An ongoing exhibition of the works of Jin Shangyi showcases his prodigious talent, Lin Qi reports.
Jin Shangyi, 85, is one of the most popular home-grown oil painters in China. And through the decades he has painted portraits from a wide social spectrum, including farmers, workers, teachers, singers and doctors.
His works demonstrate the Chinese understanding of oil painting, which was introduced to the country by European missionaries more than 100 years ago.
Also, Jin is seen as the pioneer of a movement called neoclassicism, which began in the 1980s in which he has introduced the simplicity, tranquility and depth of Chinese aesthetics.
And by doing so, he has guided viewers to appreciate the beauty of oil painting infused with the emotions and mentality of ordinary Chinese, evoking a touch of intimacy.
To make his works more accessible to viewers, Jin donated 35 of his paintings to the National Art Museum of China in Beijing on Friday.
The donation ceremony also marked the opening of his third one-man exhibition at the same venue.
The exhibition, which runs through Sunday, showcases a selection of portraits and sketches from the donation and also a donation in 2008 that included 39 paintings.
"Why am I doing this (making donations)? It is simple. Being an artist, I think art museums are the best destination for my works," Jin says.
"Also, I take great interest in the development of the National Art Museum of China. And I value its existence."
He says art museums saw a late start in China and it was not until 2010 that the construction of public art museums, some founded by private institutions and collectors, had boomed.
"In light of this development, I hope to donate my works as a contribution to Chinese art museums," Jin says.
The ongoing exhibition showcases some of the most iconic portraits from Jin's output so far, as the man in his 80s still endeavors to paint. And the works offer close contact with several "faces" which are featured in books, magazines and catalogs.
One of the works on show is called Tajik Bride, and in it Jin portrays an ethnic Tajik woman dressed in a wedding outfit.
He did the painting in 1983, based on the sketches he prepared when traveling in 1981 in the Xinjing Uygur autonomous region, which is home to the Tajik people.
In the painting, his exquisite treatment of the contrast between light and dark-the highlighting of the bride's face and red scarf against a dark background-shows the influence of classical European paintings he saw at museums that he visited while in the United States for a year in 1982.
Tajik Bride is one of his most famous works and is like that of Luo Zhongli's Father, which is also part of the collection of the National Art Museum of China.
Speaking about the work, Jin says what makes this painting eye-catching is that it "offers a feeling of peace, harmony, nobility and purity".
Jin produced two identical paintings of Tajik Bride and the other one was at an exhibition of Chinese oil paintings in Japan over 1983-84. It was later acquired by a Japanese collector and in 2013, it was sold at a Beijing auction for 85 million yuan ($12.67 million).
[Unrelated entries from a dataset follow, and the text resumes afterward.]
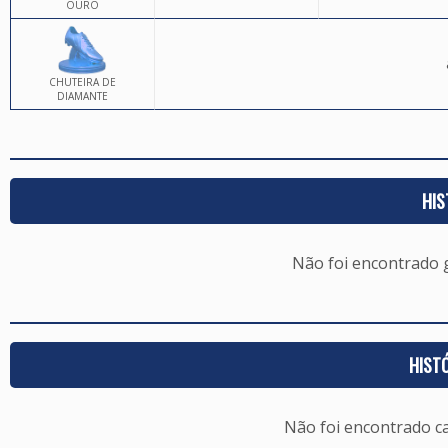
OURO
CHUTEIRA DE
DIAMANTE
HIS
Não foi encontrado
HIST
Não foi encontrado c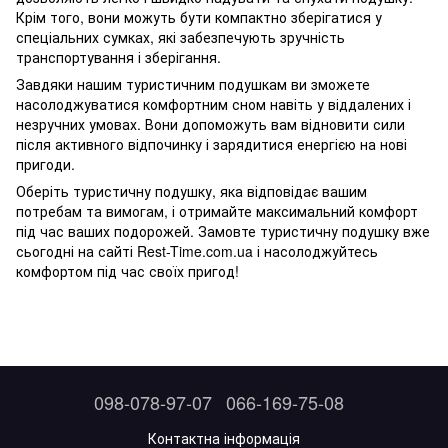
Крім того, вони можуть бути компактно зберігатися у
спеціальних сумках, які забезпечують зручність
транспортування і зберігання.
Завдяки нашим туристичним подушкам ви зможете
насолоджуватися комфортним сном навіть у віддалених і
незручних умовах. Вони допоможуть вам відновити сили
після активного відпочинку і зарядитися енергією на нові
пригоди.
Оберіть туристичну подушку, яка відповідає вашим
потребам та вимогам, і отримайте максимальний комфорт
під час ваших подорожей. Замовте туристичну подушку вже
сьогодні на сайті Rest-Time.com.ua і насолоджуйтесь
комфортом під час своїх пригод!
098-078-97-07
066-169-75-08
Контактна інформація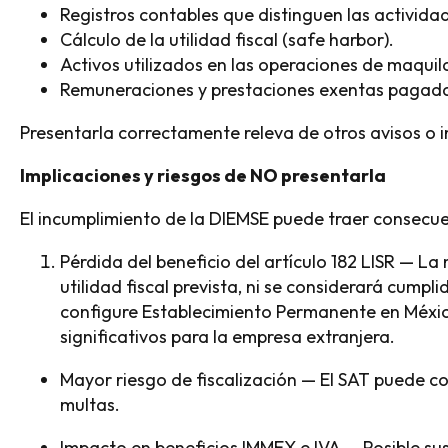
Registros contables que distinguen las activida
Cálculo de la utilidad fiscal (safe harbor).
Activos utilizados en las operaciones de maquil
Remuneraciones y prestaciones exentas pagada
Presentarla correctamente releva de otros avisos o
Implicaciones y riesgos de NO presentarla
El incumplimiento de la DIEMSE puede traer consecue
Pérdida del beneficio del artículo 182 LISR — L
utilidad fiscal prevista, ni se considerará cumpli
configure Establecimiento Permanente en Méxic
significativos para la empresa extranjera.
Mayor riesgo de fiscalización — El SAT puede c
multas.
Impacto en beneficios IMMEX e IVA — Posible su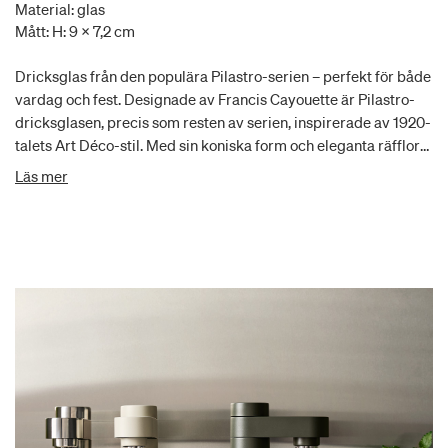
Material: glas
Mått: H: 9 x 7,2 cm
Dricksglas från den populära Pilastro-serien – perfekt för både
vardag och fest. Designade av Francis Cayouette är Pilastro-
dricksglasen, precis som resten av serien, inspirerade av 1920-
talets Art Déco-stil. Med sin koniska form och eleganta räfflor
kombinerar glasen enkelhet med förfining. De passar perfekt
Läs mer
till den matchande Pilastro-karaffen och är idealiska för vatten,
juice eller drinkar, och de tål även varma drycker som kaffe och
te. Tål diskmaskin. Kort sagt, ett mångsidigt vardagsglas med
en stilfull design.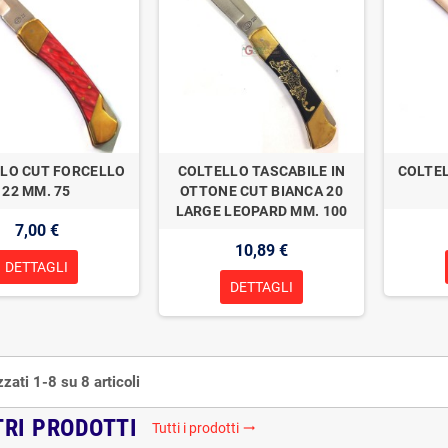
LO CUT FORCELLO
COLTELLO TASCABILE IN
COLTE
22 MM. 75
OTTONE CUT BIANCA 20
LARGE LEOPARD MM. 100
7,00 €
10,89 €
DETTAGLI
DETTAGLI
zzati 1-8 su 8 articoli
TRI PRODOTTI
Tutti i prodotti
trending_flat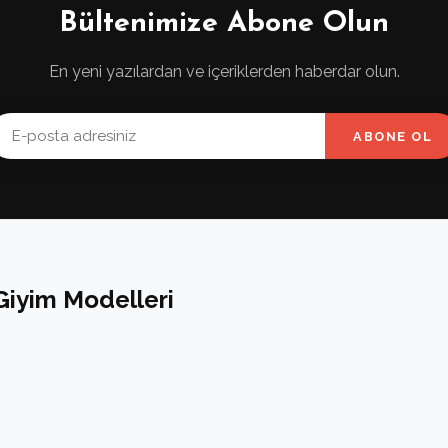
Bültenimize Abone Olun
En yeni yazılardan ve içeriklerden haberdar olun.
ABONE OL
Giyim Modelleri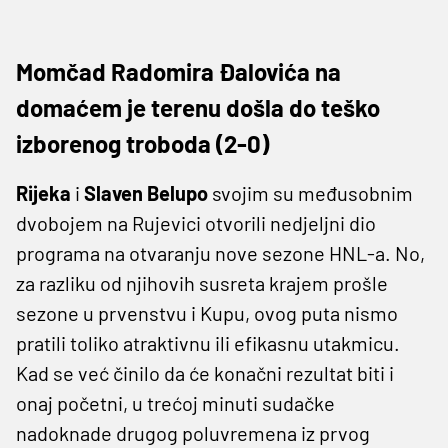
Momčad Radomira Đalovića na
domaćem je terenu došla do teško
izborenog troboda (2-0)
Rijeka
i
Slaven Belupo
svojim su međusobnim
dvobojem na Rujevici otvorili nedjeljni dio
programa na otvaranju nove sezone HNL-a. No,
za razliku od njihovih susreta krajem prošle
sezone u prvenstvu i Kupu, ovog puta nismo
pratili toliko atraktivnu ili efikasnu utakmicu.
Kad se već činilo da će konačni rezultat biti i
onaj početni, u trećoj minuti sudačke
nadoknade drugog poluvremena iz prvog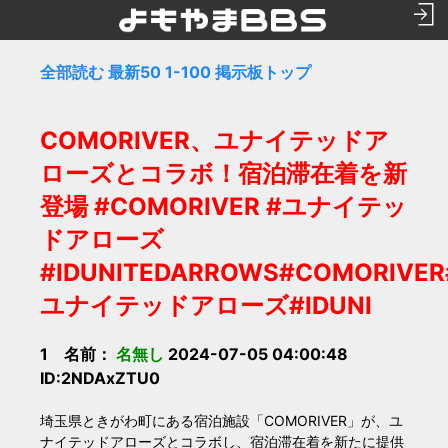
全部読む
最新50
1-100
掲示板トップ
COMORIVER、ユナイテッドア
ローズとコラボ！宿泊滞在着を新
登場 #COMORIVER #ユナイテッ
ドアローズ
#IDUNITEDARROWS#COMORIVER
ユナイテッドアローズ#IDUNI
1 名前：
名無し
2024-07-05 04:00:48
ID:2NDAxZTU0
埼玉県ときがわ町にある宿泊施設「COMORIVER」が、ユ
ナイテッドアローズとコラボし、宿泊滞在着を新たに提供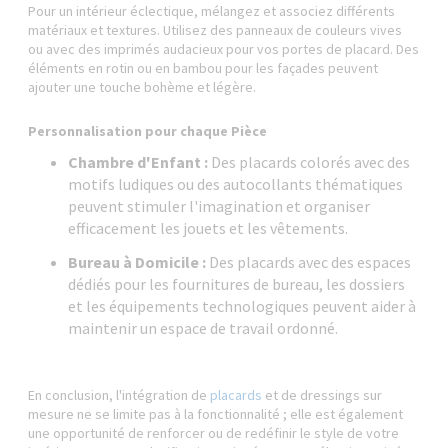
Pour un intérieur éclectique, mélangez et associez différents
matériaux et textures. Utilisez des panneaux de couleurs vives
ou avec des imprimés audacieux pour vos portes de placard. Des
éléments en rotin ou en bambou pour les façades peuvent
ajouter une touche bohème et légère.
Personnalisation pour chaque Pièce
Chambre d'Enfant :
Des placards colorés avec des
motifs ludiques ou des autocollants thématiques
peuvent stimuler l'imagination et organiser
efficacement les jouets et les vêtements.
Bureau à Domicile :
Des placards avec des espaces
dédiés pour les fournitures de bureau, les dossiers
et les équipements technologiques peuvent aider à
maintenir un espace de travail ordonné.
En conclusion, l'intégration de
placards
et de dressings sur
mesure ne se limite pas à la fonctionnalité ; elle est également
une opportunité de renforcer ou de redéfinir le style de votre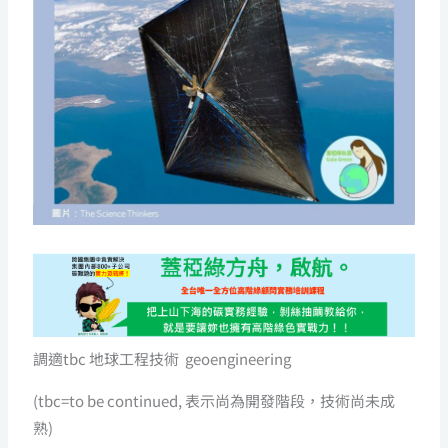
調適tbc 地球工程技術 geoengineering
(tbc=to be continued, 表示尚為開發階段，技術尚未成
熟)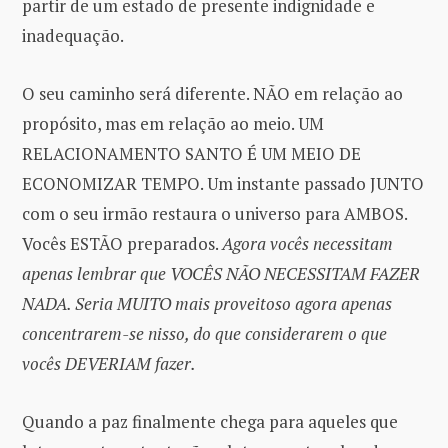
partir de um estado de presente indignidade e
inadequação.
O seu caminho será diferente. NÃO em relação ao
propósito, mas em relação ao meio. UM
RELACIONAMENTO SANTO É UM MEIO DE
ECONOMIZAR TEMPO. Um instante passado JUNTO
com o seu irmão restaura o universo para AMBOS.
Vocês ESTÃO preparados.
Agora vocês necessitam
apenas lembrar que VOCÊS NÃO NECESSITAM FAZER
NADA. Seria MUITO mais proveitoso agora apenas
concentrarem-se nisso, do que considerarem o que
vocês DEVERIAM fazer.
Quando a paz finalmente chega para aqueles que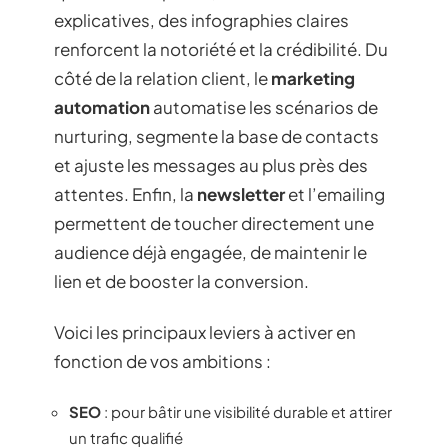
explicatives, des infographies claires
renforcent la notoriété et la crédibilité. Du
côté de la relation client, le
marketing
automation
automatise les scénarios de
nurturing, segmente la base de contacts
et ajuste les messages au plus près des
attentes. Enfin, la
newsletter
et l’emailing
permettent de toucher directement une
audience déjà engagée, de maintenir le
lien et de booster la conversion.
Voici les principaux leviers à activer en
fonction de vos ambitions :
SEO
: pour bâtir une visibilité durable et attirer
un trafic qualifié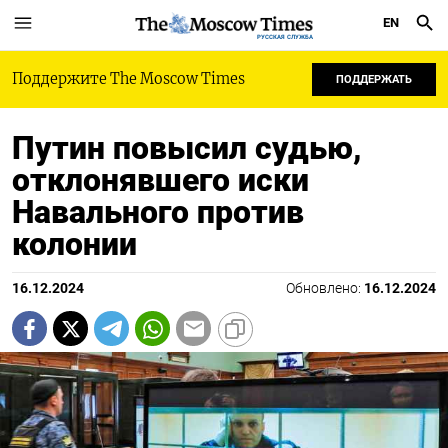
EN
РУССКАЯ СЛУЖБА
Поддержите The Moscow Times
ПОДДЕРЖАТЬ
Путин повысил судью,
отклонявшего иски
Навального против
колонии
16.12.2024
Обновлено:
16.12.2024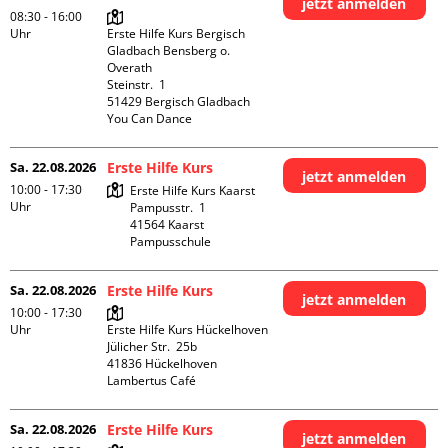
jetzt anmelden
08:30 - 16:00
Uhr
Erste Hilfe Kurs Bergisch 
Gladbach Bensberg o. 
Overath

Steinstr.  1

51429 Bergisch Gladbach

You Can Dance
Sa. 22.08.2026
Erste Hilfe Kurs
jetzt anmelden
10:00 - 17:30
Erste Hilfe Kurs Kaarst

Uhr
Pampusstr.  1

41564 Kaarst

Pampusschule
Sa. 22.08.2026
Erste Hilfe Kurs
jetzt anmelden
10:00 - 17:30
Uhr
Erste Hilfe Kurs Hückelhoven

Jülicher Str.  25b

41836 Hückelhoven

Lambertus Café
Sa. 22.08.2026
Erste Hilfe Kurs
jetzt anmelden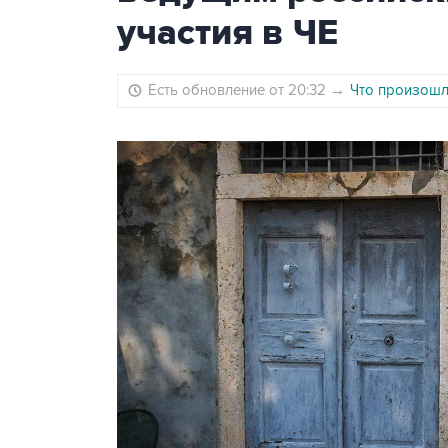
участия в ЧЕ
Есть обновление от 20:32
→
Что произошло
Besides painting ordinary people, Jin also depicts historic figures as a tribute to Chinese cultural traditions.
The current exhibition has Bada Shanren, a painting Jin did in 2006 for his second exhibition at the National Art Museum of China.
He says it was a "painstaking" process to complete the work as he experimented a great deal to capture the simple, unworldly sides of Bada Shanren (born as Zhu Da), one of the greatest classic Chinese painters and calligraphers of the 17th century who lived his life in chaos and solitude.
In the work, he arranges different shades of gray for the painter's gown, the rock he sits on, and the water and the sky to depict Qingyunpu in Nanchang, where Bada Shanren once lived.
Wu Weishan, the director of the National Art Museum of China, says the painting of Bada Shanren transmits the loneliness and distance in his character, and also the poetry and serenity of Chinese aesthetics.
"One can see in this painting the temperament of a typical Chinese intellectual hidden inside Jin," Wu says.
It has taken decades for Jin to evolve from a teenage art student, who once came last in a sketching test, into a mature painter who also educated several generations of Chinese artists. Jin taught in and headed the Central Academy of Fine Arts in Beijing from the 1950s to 2001.
Speaking about Jin's contribution, Fan Di'an, head of the Central Academy of Fine Arts, says: "He is quite sensitive to the developments in international art education, and insightful about the needs of Chinese society. So, he established the design and architecture departments. And he always visits the graduates' exhibitions."
Jin is still critical of himself. And some of the works shown in the current exhibitions have his own comments.
For Tajik Bride, Jin says: "There is still room of technical progress. Young painters today do better than this."
And as for Bada Shanren, Jin says he was "not relaxed enough and therefore the brushwork was not smooth".